After September 11, 2001, Al Qaeda and one of its leaders, Osama bin Laden, became household words. News organizations monitored the organization’s every move, and the media broadcast almost daily the messages that various political groups had reportedly received from Al Qaeda. With the same brush, the media often painted Al Qaeda as a terrorist group intent on fomenting death and destruction. Through all of these events, Al Qaeda rarely had a chance to speak for itself or to let its own words be heard.
Thanks to the monumental efforts of Keppel, a professor at the Institute for Political Studies in Paris, and Milelli, his colleague at the Institute, anyone interested in Islam and in the history of Al Qaeda now has an opportunity to hear its leaders speak plainly and in detail. Drawing on numerous online sources, the editors have collected excerpts from the writings of four leaders of Al Qaeda: Osama Bin Laden, the “iconic orator”; Abdallah Azzam, the “Imam of Jihad”; Ayman Al-Zawahiri, the “veteran of Jihad”; and Abu Musab Al-Zarqawi, “Jihad in Mesopotamia.” Each section is devoted to one of the leaders and contains a short introduction to the leader’s life and work.
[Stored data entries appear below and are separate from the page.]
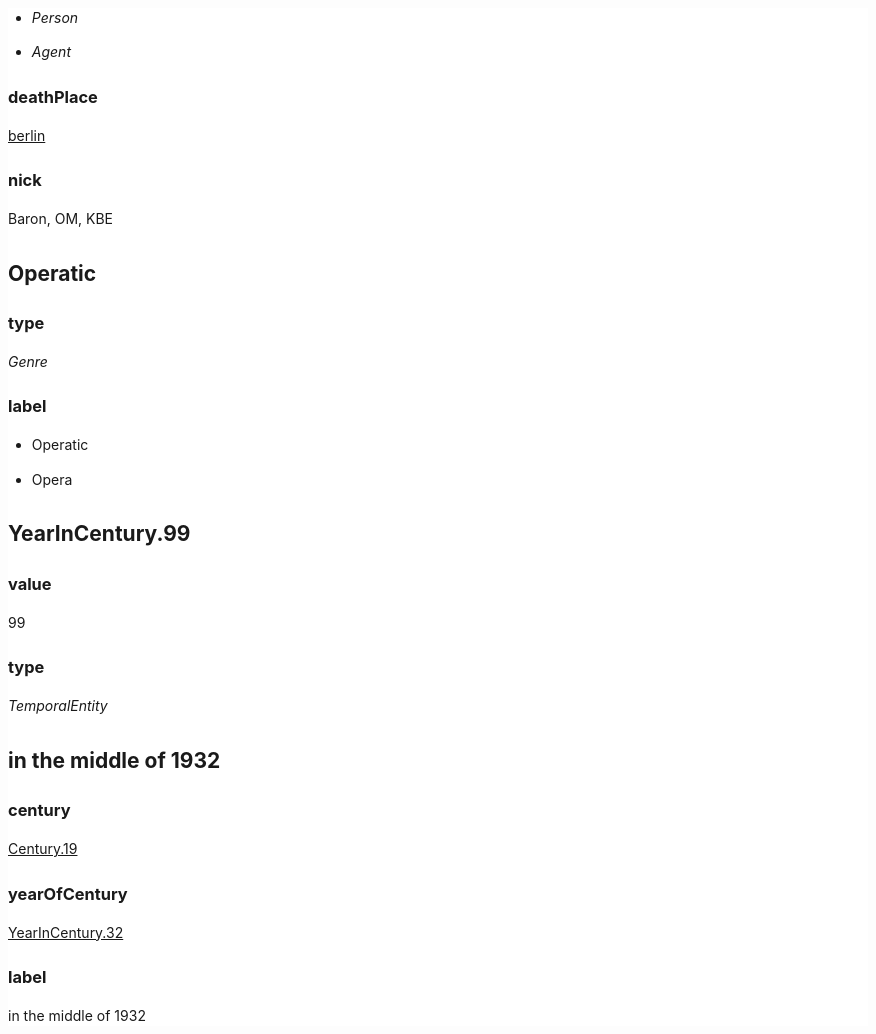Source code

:  - *Person*

 - *Agent*

### deathPlace


[berlin](#berlin)

### nick


Baron, OM, KBE

## Operatic

### type


*Genre*

### label

 - Operatic

 - Opera

## YearInCentury.99

### value


99

### type


*TemporalEntity*

## in the middle of 1932

### century


[Century.19](#Century.19)

### yearOfCentury


[YearInCentury.32](#YearInCentury.32)

### label


in the middle of 1932
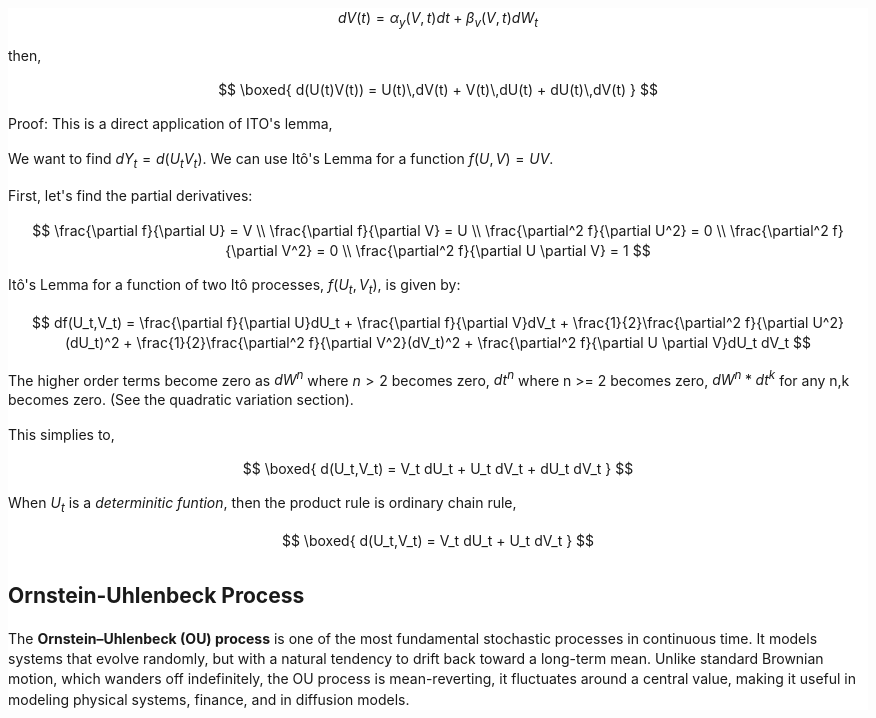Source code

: $$ dV(t) = \alpha_y(V,t)dt + \beta_v(V,t)dW_t $$

then, 

$$
\boxed{
d(U(t)V(t)) = U(t)\,dV(t) + V(t)\,dU(t) + dU(t)\,dV(t)
}
$$

Proof: 
This is a direct application of ITO's lemma, 

We want to find $dY_t = d(U_t V_t)$. We can use Itô's Lemma for a function $f(U,V)=UV$.

First, let's find the partial derivatives:

$$
\frac{\partial f}{\partial U} = V \\
\frac{\partial f}{\partial V} = U \\
\frac{\partial^2 f}{\partial U^2} = 0 \\
\frac{\partial^2 f}{\partial V^2} = 0 \\
\frac{\partial^2 f}{\partial U \partial V} = 1
$$

Itô's Lemma for a function of two Itô processes, $f(U_t,V_t)$, is given by:

$$
df(U_t,V_t) = \frac{\partial f}{\partial U}dU_t + \frac{\partial f}{\partial V}dV_t + \frac{1}{2}\frac{\partial^2 f}{\partial U^2}(dU_t)^2 + \frac{1}{2}\frac{\partial^2 f}{\partial V^2}(dV_t)^2 + \frac{\partial^2 f}{\partial U \partial V}dU_t dV_t
$$

The higher order terms become zero as $dW^n$ where $n > 2$ becomes zero, $dt^n$ where n >= 2 becomes zero, $dW^n * dt^k$ for any n,k becomes zero. (See the quadratic variation section).   

This simplies to, 

$$
\boxed{
d(U_t,V_t) = V_t dU_t + U_t dV_t + dU_t dV_t
}
$$

When $U_t$ is a *determinitic funtion*, then the product  rule is ordinary chain rule, 

$$
\boxed{
d(U_t,V_t) = V_t dU_t + U_t dV_t
}
$$

## Ornstein-Uhlenbeck Process

The **Ornstein–Uhlenbeck (OU) process** is one of the most fundamental stochastic processes in continuous time. It models systems that evolve randomly, but with a natural tendency to drift back toward a long-term mean. Unlike standard Brownian motion, which wanders off indefinitely, the OU process is mean-reverting, it fluctuates around a central value, making it useful in modeling physical systems, finance, and in diffusion models.
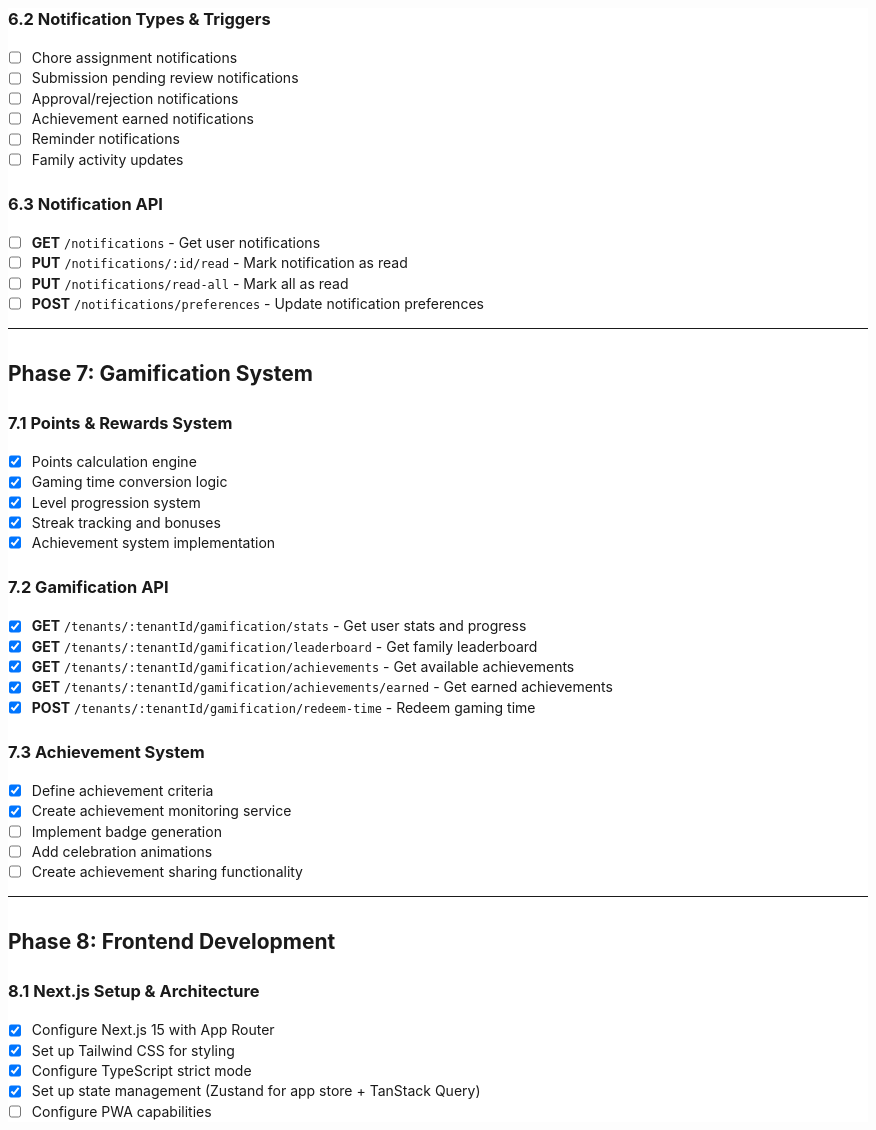 ### 6.2 Notification Types & Triggers
- [ ] Chore assignment notifications
- [ ] Submission pending review notifications
- [ ] Approval/rejection notifications
- [ ] Achievement earned notifications
- [ ] Reminder notifications
- [ ] Family activity updates

### 6.3 Notification API
- [ ] **GET** `/notifications` - Get user notifications
- [ ] **PUT** `/notifications/:id/read` - Mark notification as read
- [ ] **PUT** `/notifications/read-all` - Mark all as read
- [ ] **POST** `/notifications/preferences` - Update notification preferences

---

## Phase 7: Gamification System

### 7.1 Points & Rewards System
- [x] Points calculation engine
- [x] Gaming time conversion logic
- [x] Level progression system
- [x] Streak tracking and bonuses
- [x] Achievement system implementation

### 7.2 Gamification API
- [x] **GET** `/tenants/:tenantId/gamification/stats` - Get user stats and progress
- [x] **GET** `/tenants/:tenantId/gamification/leaderboard` - Get family leaderboard
- [x] **GET** `/tenants/:tenantId/gamification/achievements` - Get available achievements
- [x] **GET** `/tenants/:tenantId/gamification/achievements/earned` - Get earned achievements
- [x] **POST** `/tenants/:tenantId/gamification/redeem-time` - Redeem gaming time

### 7.3 Achievement System
- [x] Define achievement criteria
- [x] Create achievement monitoring service
- [ ] Implement badge generation
- [ ] Add celebration animations
- [ ] Create achievement sharing functionality

---

## Phase 8: Frontend Development

### 8.1 Next.js Setup & Architecture
- [x] Configure Next.js 15 with App Router
- [x] Set up Tailwind CSS for styling
- [x] Configure TypeScript strict mode
- [x] Set up state management (Zustand for app store + TanStack Query)
- [ ] Configure PWA capabilities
Although much of the background information about these leaders may be widely known, their writings reveal in-depth their interpretations of Islam and its political and religious role in the world. The chapter on Bin Laden, likely the most familiar face here, for example, includes the well-known information about his wealthy family and his use of financial resources to fund his operations in Sudan and Afghanistan. In his “Declaration of Jihad Against the Americans,” Bin Laden points out that his followers “love death as much as you [Americans] love life. They have inherited honor, pride, bravery, generosity, sincerity, courage, and a spirit of sacrifice. These things are handed down from father to son, and their steadfastness in combat will show when the confrontation comes.”
Azzam’s “Join the Caravan” encourages its readers to fight, among other reasons, “so that unbelief does not win out; for fear of hellfire; to fulfill the obligation and respond to God’s call; to follow the pious ancestors’ example.”
This important collection offers a brilliant portrait of an elusive political movement that continues to change the shape of politics and religion around the world.